A diferença é um valor a ser preservado, quanto a isso não há duvida. Desde que não signifique desrespeito à igualdade jurídica de todos. O limite entre o aceitável e o inaceitável muitas vezes fica obscurecido quando tratamos de questão tão difícil e importante para a discussão de valores humanistas. Os direitos humanos, no entanto, não servem apenas como abstrações. Devem representar politicamente e juridicamente a dignidade de todas as mulheres. A verdadeira liberdade de usar qualquer vestimenta, por mais curioso que pareça, para as mulheres que eram obrigadas a usar a burca por questões culturais, é fruto de uma lei que proibe a utilização de uma espécie de vestimenta.

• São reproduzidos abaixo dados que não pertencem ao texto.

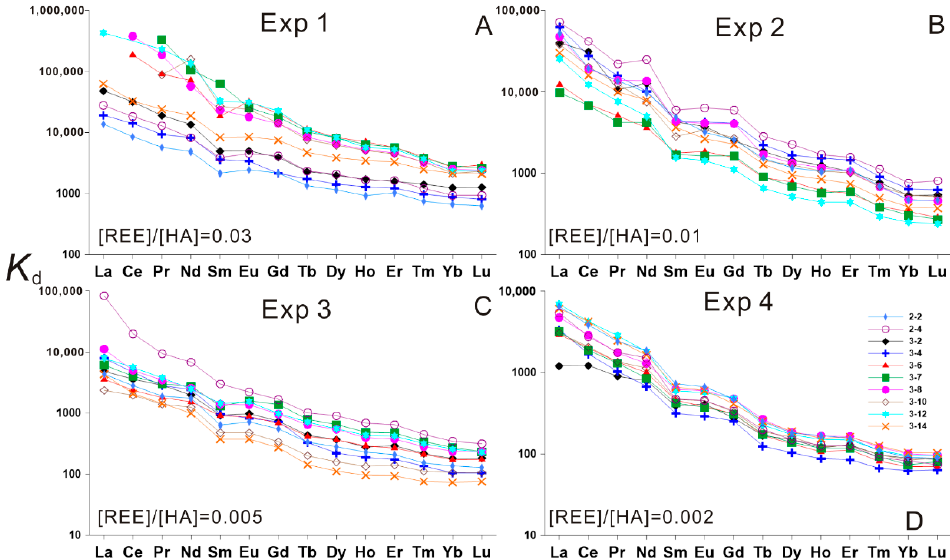
Figure 6. REE distribution pattern of K d obtained at 200 °C and various [REE]/[HA] ratios. ( A ), Experiment 1, performed at a [REE]/[HA] concentration ratio of 0.03 ([REE]/[HA] = 0.03); ( B ), Experiment 2, performed at [REE]/[HA] = 0.01; ( C ), Experiment 3, performed at [REE]/[HA] = 0.005; ( D ), Experiment 4, performed at [REE]/[HA] = 0.002 .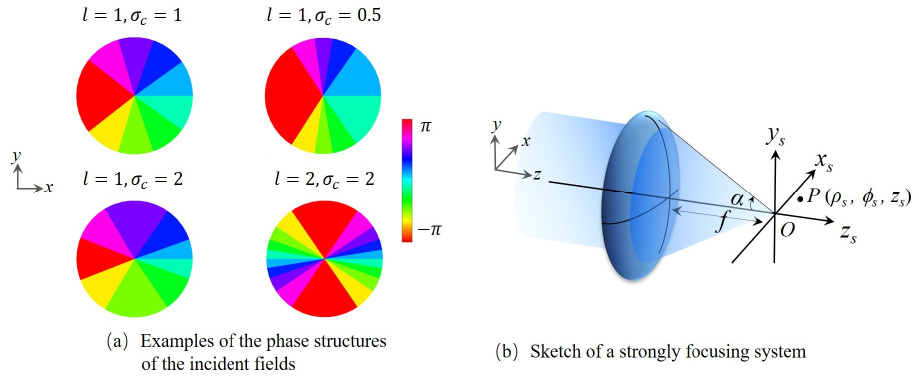
Figure 1. A strongly focusing system with an X-type vortex beam as the incident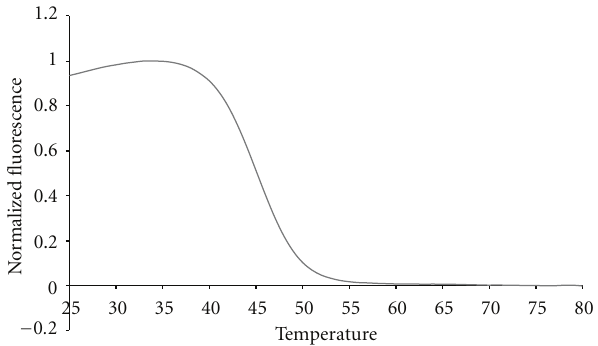
Figure 5: The normalized anneal curve showing the coagulase negative 16S targets in the Quasar channel with their highest peak normalized to 1.0.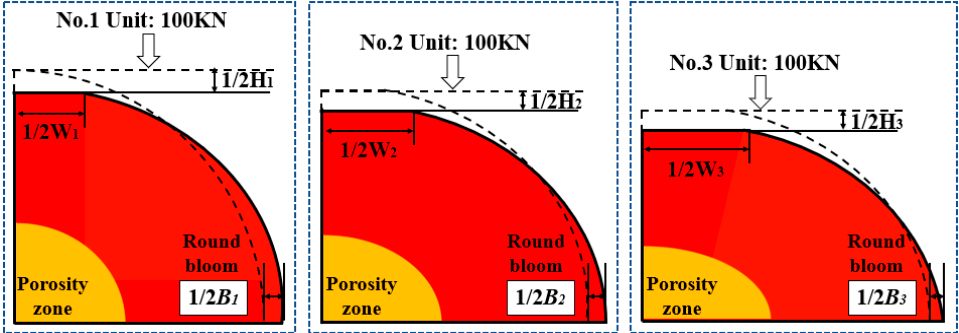
Table 1. Reduction parameters during soft reduction process.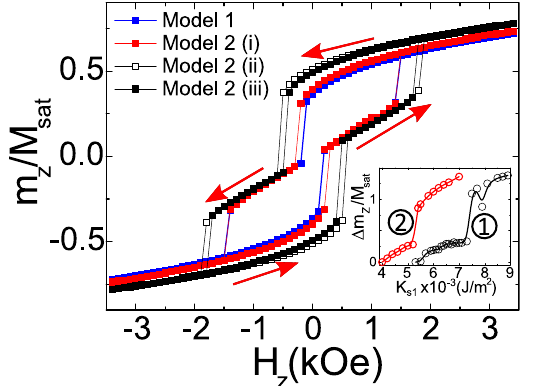
Figure 5. Simulation of the normalized (by M sat ) perpendicular to the interface z component of the magnetization of the interfacial layer of the 10 nm thick Fe layer. In MgO/Fe/MgO a PMA of 6.35 × 10 − 3 J/ m 2 has been used. The inset represents the variation of the maximum normalized magnetization jump during the spin reorientation transition on K s 1 when simulated within the model M 2 i for two different saturation magnetizations. This inset provides estimation of the anisotropy needed to create the competing anisotropy conditions in MgO/Fe(10 nm)/MgO. Curve 1 uses a constant value of M sat = 1700 × 10 3 A / m while curve 2 uses a 25% reduced interfacial values of M sat . The red arrows indicate the magnetic field sweep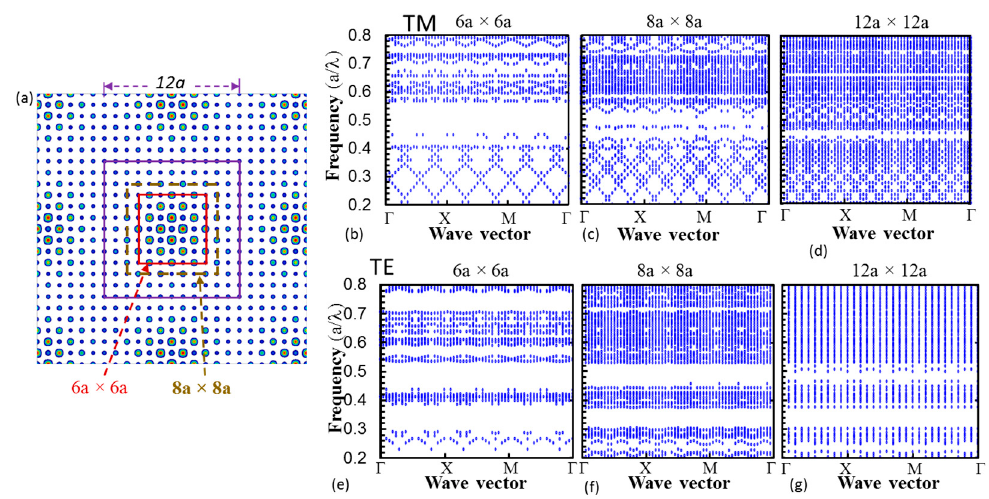
Figure 1. ( a ) Simulated 8-bean interference pattern with a threshold I th = 0.35%Imax. The purple, gold and red squares indicate the size of 12a × 12a, 8a × 8a, and 6a × 6a (the lattice constant a = Λ 1), respectively, that was used as a unit cell in Si graded photonic super-crystals (GPSCs). ( b – d ) Simulated photonic band structures in transverse magnetic (TM) modes for Si GPSCs with a unit cell of 6a × 6a, 8a × 8a, and 12a × 12a, respectively. ( e – g ) Simulated photonic band structures in transverse electric (TE) modes for Si GPSCs with a unit cell of 6a × 6a, 8a × 8a, and 12a × 12a, respectively.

Não existe, de fato, liberdade de escolha para as mulheres muçulmanas se não se dispor de uma lei sobre o assunto. O universo familiar, as amarras culturais, as obrigações religiosas impediriam esta mulher de escolher efetivamente o que pretende usar como roupa nas ruas. É a escolha da não-escolha, argumento insustentável do ponto de vista de uma verdadeira liberdade.  
O discurso que denuncia a burca como símbolo de opressão não é novo e também não constrói seu estatuto nas bandeiras tradicionais do feminismo. É a feminilidade que está em jogo. Mas a feminilidade que toda a mulher tem direito. O que os homens precisam perceber é que as diferenças que realmente importam não discriminam, de forma alguma, a mulher enquanto ser inferior. Pelo contrário, constroem a sua identidade própria.
O caso, também, não pode se limitar simplesmente a ideia de que a mulher com o rosto coberto representa um perigo para a segurança pública. Pensar assim é diminuir a questão. O problema não é o de identificar o inimigo, mas sim o de permitir a mulher formar e criar a identidade que bem quiser para si mesma. As roupas, assim, se mostram elementos de diferenciação em que cada uma das mulheres escolhe, de verdade, o que usar. Em outras palavras, o caso não diz respeito a segurança do Estado francês, mas aos direitos das mulheres que habitam a França.
É claro que os conservadores franceses adoraram a nova lei. Para eles, no entanto, não é uma questão de princípios, é puro preconceito e xenofobia. No entanto, para criticarmos tal governo, não podemos abrir mão da verdadeira igualdade entre os sexos, da liberdade que não dá tiro no próprio pé. A única saída viável da esquerda atual, nos parece, é sempre não admitir relativismos no que tange aos direitos humanos.